Wednesday, October 07, 2009

Nothing fishy in Denmark (except the herring)

The Danish National IT and Telecom Agency recently released profiles of a number of identity specs for enabling 'identity-based web services'.

The term identity-based web service in this context means web services that act on behalf of a user or are personalized with the user's data in contrast to normal web services which do not execute in the context of a particular user.

Denmark took a buffet (dare I say smorgasborg?) approach - picking and choosing from available specs and profiling them as necessary, defining:
  • OIO WS-Trust Profile
  • OIO WS-Trust Deployment Profile
  • Liberty Basic SOAP Binding
  • OIO Bootstrap Token Profile
  • OIO SAML Profile for Identity Tokens 
The scenarios document makes for great reading on the different use cases currently targeted.

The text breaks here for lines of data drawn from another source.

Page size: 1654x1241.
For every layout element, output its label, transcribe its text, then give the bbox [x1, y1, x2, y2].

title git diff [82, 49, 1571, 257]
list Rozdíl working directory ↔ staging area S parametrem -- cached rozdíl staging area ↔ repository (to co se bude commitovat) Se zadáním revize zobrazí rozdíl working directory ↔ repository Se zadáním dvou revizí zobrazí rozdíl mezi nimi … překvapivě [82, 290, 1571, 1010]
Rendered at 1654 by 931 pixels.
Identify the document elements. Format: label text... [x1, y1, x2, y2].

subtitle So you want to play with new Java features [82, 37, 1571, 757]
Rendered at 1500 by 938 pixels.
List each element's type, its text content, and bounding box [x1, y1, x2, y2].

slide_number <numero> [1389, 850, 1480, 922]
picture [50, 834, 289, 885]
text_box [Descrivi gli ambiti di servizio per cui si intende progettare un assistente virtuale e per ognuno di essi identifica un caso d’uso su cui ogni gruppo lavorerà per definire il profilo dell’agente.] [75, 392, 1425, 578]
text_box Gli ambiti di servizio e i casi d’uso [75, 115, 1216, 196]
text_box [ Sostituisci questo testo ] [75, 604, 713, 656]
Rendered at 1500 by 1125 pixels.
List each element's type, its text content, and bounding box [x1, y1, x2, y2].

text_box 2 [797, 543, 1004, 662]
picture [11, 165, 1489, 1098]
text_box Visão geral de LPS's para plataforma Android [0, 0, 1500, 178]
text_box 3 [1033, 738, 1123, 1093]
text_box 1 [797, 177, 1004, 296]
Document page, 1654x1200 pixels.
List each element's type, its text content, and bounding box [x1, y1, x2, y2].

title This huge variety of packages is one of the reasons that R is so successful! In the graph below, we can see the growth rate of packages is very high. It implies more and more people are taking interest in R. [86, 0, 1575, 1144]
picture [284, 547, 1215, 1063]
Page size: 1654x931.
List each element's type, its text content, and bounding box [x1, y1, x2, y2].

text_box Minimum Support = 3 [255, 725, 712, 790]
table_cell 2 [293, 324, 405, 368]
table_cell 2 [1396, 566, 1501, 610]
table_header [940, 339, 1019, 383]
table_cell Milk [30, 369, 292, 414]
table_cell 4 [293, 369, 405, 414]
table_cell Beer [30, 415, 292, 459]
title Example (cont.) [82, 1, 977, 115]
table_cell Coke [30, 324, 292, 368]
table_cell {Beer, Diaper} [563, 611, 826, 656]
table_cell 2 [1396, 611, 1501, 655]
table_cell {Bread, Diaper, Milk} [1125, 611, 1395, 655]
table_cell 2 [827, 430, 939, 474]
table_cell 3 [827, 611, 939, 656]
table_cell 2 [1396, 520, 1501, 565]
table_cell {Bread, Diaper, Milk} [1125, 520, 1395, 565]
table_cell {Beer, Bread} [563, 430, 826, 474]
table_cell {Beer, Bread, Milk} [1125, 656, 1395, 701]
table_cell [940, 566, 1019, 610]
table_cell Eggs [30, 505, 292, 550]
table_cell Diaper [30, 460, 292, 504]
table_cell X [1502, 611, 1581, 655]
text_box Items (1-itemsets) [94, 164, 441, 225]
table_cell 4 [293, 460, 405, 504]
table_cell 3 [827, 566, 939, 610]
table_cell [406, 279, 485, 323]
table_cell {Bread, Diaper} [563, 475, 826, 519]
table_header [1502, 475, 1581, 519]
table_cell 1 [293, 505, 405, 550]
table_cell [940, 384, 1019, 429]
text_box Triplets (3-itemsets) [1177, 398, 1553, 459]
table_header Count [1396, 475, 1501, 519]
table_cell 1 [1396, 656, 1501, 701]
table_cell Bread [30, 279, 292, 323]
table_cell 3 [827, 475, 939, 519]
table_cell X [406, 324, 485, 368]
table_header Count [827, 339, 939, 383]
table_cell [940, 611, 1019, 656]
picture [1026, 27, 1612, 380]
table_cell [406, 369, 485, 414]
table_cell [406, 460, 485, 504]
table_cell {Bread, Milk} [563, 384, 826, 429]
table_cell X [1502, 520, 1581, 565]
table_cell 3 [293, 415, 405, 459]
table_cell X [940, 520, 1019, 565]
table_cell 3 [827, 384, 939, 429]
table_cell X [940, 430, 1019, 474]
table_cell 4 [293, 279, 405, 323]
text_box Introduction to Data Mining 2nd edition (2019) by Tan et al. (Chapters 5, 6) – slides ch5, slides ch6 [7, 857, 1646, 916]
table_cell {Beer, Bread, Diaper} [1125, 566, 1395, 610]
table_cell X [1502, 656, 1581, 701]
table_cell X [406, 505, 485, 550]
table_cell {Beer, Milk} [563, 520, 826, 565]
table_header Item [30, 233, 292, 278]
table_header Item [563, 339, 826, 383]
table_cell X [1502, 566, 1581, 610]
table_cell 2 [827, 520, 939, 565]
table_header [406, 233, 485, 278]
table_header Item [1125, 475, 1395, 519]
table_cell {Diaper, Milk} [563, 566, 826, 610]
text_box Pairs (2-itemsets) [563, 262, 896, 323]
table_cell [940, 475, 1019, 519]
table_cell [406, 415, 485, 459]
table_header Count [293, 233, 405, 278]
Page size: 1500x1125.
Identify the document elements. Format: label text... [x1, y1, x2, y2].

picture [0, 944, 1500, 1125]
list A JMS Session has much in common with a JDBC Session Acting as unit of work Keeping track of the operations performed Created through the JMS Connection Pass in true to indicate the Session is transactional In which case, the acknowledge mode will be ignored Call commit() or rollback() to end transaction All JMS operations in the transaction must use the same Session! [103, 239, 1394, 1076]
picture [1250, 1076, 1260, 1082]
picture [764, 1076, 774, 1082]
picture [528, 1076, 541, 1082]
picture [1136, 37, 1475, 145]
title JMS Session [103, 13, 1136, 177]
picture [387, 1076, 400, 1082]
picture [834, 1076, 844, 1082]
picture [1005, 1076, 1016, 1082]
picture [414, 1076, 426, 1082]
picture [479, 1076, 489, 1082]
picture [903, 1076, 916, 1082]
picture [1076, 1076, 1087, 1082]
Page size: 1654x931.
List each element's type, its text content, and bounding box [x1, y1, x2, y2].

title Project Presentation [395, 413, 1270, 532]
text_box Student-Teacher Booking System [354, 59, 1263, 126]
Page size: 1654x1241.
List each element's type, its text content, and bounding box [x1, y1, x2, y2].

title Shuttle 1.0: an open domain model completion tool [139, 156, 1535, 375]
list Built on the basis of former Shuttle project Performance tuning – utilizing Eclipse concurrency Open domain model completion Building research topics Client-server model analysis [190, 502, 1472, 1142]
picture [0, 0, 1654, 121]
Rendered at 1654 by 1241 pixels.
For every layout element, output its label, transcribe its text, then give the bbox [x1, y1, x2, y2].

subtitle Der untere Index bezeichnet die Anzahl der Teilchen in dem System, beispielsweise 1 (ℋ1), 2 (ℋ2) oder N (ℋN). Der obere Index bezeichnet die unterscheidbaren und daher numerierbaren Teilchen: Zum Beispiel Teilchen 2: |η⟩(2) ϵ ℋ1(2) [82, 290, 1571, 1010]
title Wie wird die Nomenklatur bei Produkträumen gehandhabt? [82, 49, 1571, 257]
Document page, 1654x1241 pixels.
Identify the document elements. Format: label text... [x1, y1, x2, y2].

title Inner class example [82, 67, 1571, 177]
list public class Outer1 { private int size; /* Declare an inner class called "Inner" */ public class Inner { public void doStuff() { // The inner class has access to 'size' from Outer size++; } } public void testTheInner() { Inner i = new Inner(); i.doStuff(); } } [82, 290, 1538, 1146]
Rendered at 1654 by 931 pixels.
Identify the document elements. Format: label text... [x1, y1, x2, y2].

I do wonder why the discussion of the identity-based model (ie where the identity of the user is captured in a security token within the web services call) doesn't contrast this model with the so-called 'password anti-pattern'? Presumably its not the scourge in eGovernment applications that it is in Web 2.0.

3 comments:

Gerald said...

Ah - you might want to take a look at the NSA/DISA NCES profiles then, also (released in 2008):

http://www.nsa.gov/ia/guidance/standards_profiles/index.shtml

Paul Madsen said...

Gerry, thats interesting and all but Im not sure what it has to do with me and my family getting a holiday in Copenhagen?

Please try to stay focussed

Paul

Gerald said...

Darn - I thought you *were* talking about baking goods... I will have to read things more carefully.